Finanzkrise: Landkreise sehen Pflichtaufgaben in großer Gefahr
Nordost-Niedersachsen – Die finanzielle Lage ist vielerorts schon jetzt dramatisch: Kommunen in Niedersachsen steuern auf eine große Finanzkrise zu. Allein in den elf Landkreisen im Nordosten Niedersachsens werden die Schulden im Jahr 2028 auf mindestens 2,36 Mrd. Euro (Vergleich 2024: ca. 1,13 Mrd. Euro) ansteigen. Die Landrätin und Landräte der Landkreise Celle, Cuxhaven, Harburg, Heidekreis, Lüchow-Dannenberg, Lüneburg, Osterholz, Rotenburg (Wümme), Stade, Uelzen und Verden fordern daher das Land in einem gemeinsamen Appell zum dringenden Handeln auf.
„Statt notwendige Investitionen für Schulen, Straßen und energetische Sanierung zu finanzieren, müssen Kommunen jetzt absehbar Konzepte zur Haushaltssicherung erarbeiten.
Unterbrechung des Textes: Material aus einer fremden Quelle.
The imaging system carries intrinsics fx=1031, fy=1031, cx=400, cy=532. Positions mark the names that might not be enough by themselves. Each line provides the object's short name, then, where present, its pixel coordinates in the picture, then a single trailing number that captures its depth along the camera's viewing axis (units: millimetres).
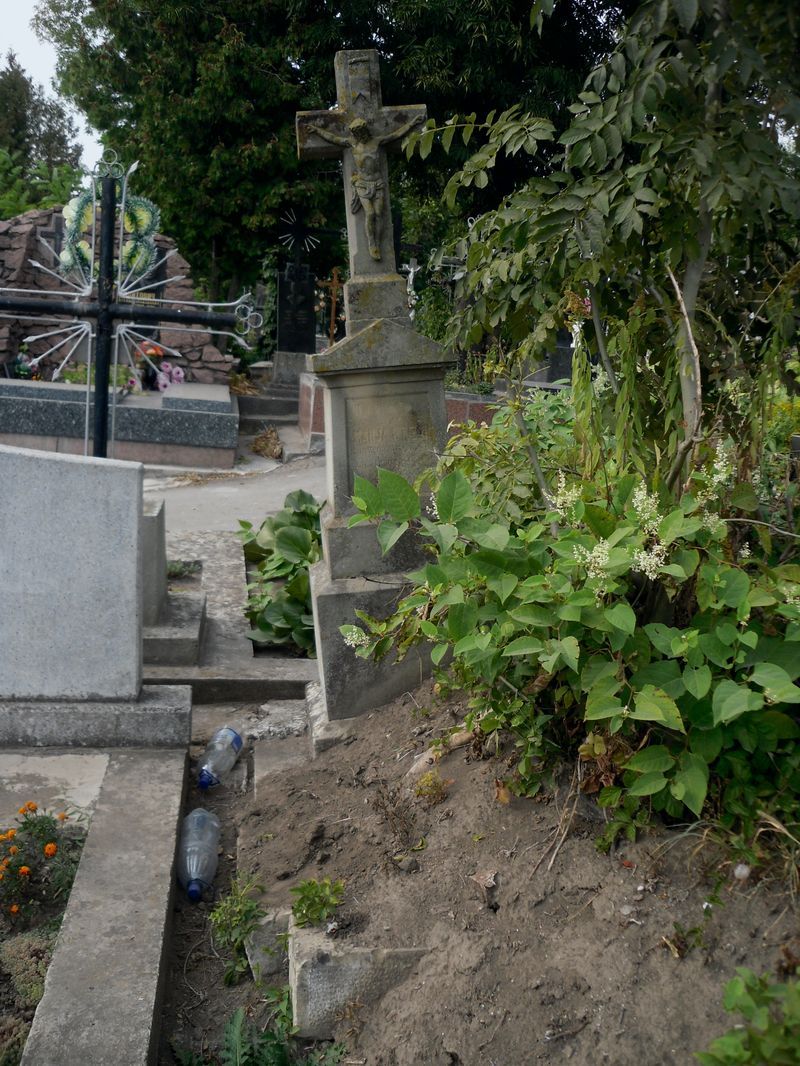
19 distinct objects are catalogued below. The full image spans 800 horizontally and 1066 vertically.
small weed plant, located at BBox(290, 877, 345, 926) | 2732
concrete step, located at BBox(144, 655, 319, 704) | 5113
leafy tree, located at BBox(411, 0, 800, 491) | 2418
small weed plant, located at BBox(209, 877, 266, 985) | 2979
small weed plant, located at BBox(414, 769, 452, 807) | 3053
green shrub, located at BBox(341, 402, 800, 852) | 2359
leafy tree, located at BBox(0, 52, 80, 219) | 23844
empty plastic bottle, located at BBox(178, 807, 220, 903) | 3396
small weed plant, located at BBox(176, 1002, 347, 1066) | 2555
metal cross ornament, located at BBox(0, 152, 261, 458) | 4809
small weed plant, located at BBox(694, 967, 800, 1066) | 1651
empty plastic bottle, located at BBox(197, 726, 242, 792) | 4082
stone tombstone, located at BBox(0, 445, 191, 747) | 3820
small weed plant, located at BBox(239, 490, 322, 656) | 5789
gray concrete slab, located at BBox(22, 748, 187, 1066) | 2469
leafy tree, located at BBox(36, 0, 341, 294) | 16609
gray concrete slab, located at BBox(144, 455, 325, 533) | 9023
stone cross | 4512
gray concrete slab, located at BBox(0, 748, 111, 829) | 3586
Wir baden politische Versprechungen von Bund und Land aus, die nicht ausfinanziert sind“, beschreibt Rainer Rempe, Landrat des Landkreises Harburg und Vorsitzender der Landrätekonferenz Lüneburg-Stade die Situation.
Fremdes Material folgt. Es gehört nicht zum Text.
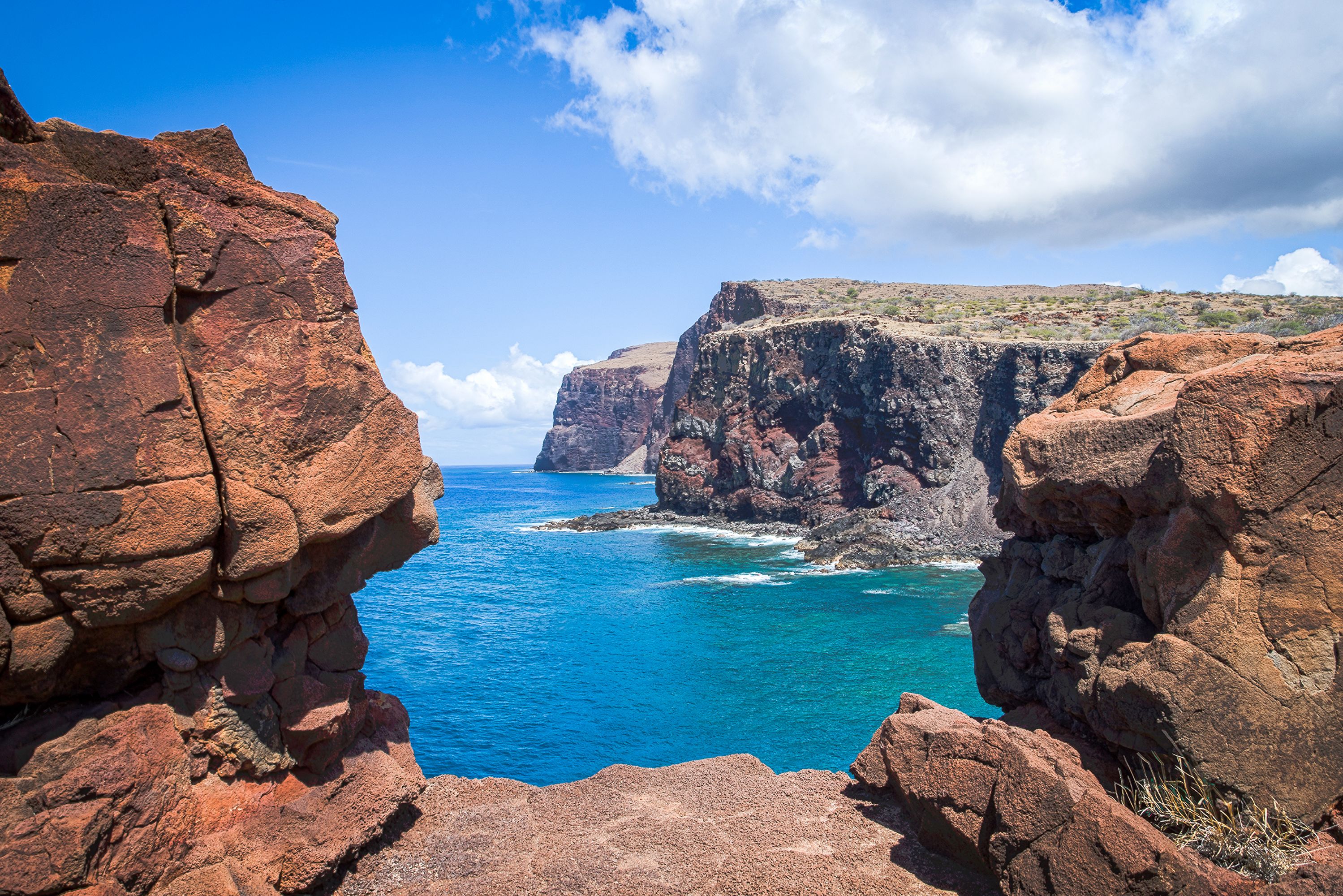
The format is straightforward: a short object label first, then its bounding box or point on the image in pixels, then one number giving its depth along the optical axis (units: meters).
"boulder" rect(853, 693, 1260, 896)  7.52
Als Beispiele für die unkontrollierte Ausgabenentwicklung nennen die Hauptverwaltungsbeamten unter anderem gestiegene Transferleistungen im Sozialbereich und Aufwendungen der Eingliederungshilfe, die für einzelne kommunale Haushalte eine Mehrbelastung von 30 Prozent bedeuten.
Aufwendungen für Kindertagesbetreuung, aber auch Jugendhilfe, das Wohngeld PLUS oder die staatliche Aufgabenwahrnehmung für Lebensmittel- und Veterinärverwaltung stellen ebenfalls eine zunehmende finanzielle Belastung für die kommunale Seite dar, die bei weitem nicht auskömmlich finanziert ist.
Dass das Land Niedersachsen neben den vielen bereits genannten Beispielen – und da sind Themen wie Flüchtlingsunterbringung oder zusätzliches Personal für die steigenden Einbürgerungsverfahren nicht aufgeführt – zusätzlich seit Jahrzehnten den niedrigsten kommunalen Finanzausgleich pro Kopf aller 13 Flächenländer aufweist, fast 300 EUR je Einwohner unter Bundesdurchschnitt, ist eine weitere Erklärung für die Finanznot der Kommunen.
Deutlich gestiegene Personal-, Energie- und Herstellungskosten verschärfen die Situation zusätzlich. Die Landrätin und Landräte mahnen: Das Zusammenstreichen von freiwilligen Leistungen, die der Unterstützung von Vereinen oder gesundheitlichen Beratungsangeboten dienen, wird die Millionendefizite in keiner Weise auffangen, denn sie machen nur einen vergleichsweise kleinen Anteil an den Ausgaben in den Landkreisen und kreisfreien Städten aus. Sie sehen inzwischen auch die Erfüllung von Pflichtaufgaben zukünftig massiv gefährdet.
Die Konferenz begrüßt die Forderung des Niedersächsischen Landkreistags, Überschüsse des Landeshaushalts in zu erwartender Milliardenhöhe auch zur Linderung kommunaler Finanznöte zu verwenden, anstatt diese – wie im Vorjahr – der Landesrücklage zuzuführen. Mit Blick auf künftige Haushalte bedarf es ihrer Meinung nach jedoch einer grundsätzlichen Korrektur. „Es muss Schluss sein mit dem Abwälzen von Kosten für politische Versprechungen auf die Kommunen. Wir brauchen eine gerechtere Mittelverteilung im kommunalen Finanzausgleich. Die Streichung freiwilliger Leistungen zu Lasten des Gemeinwohls darf dafür keine Bedingung sein“, erklärt Rainer Rempe.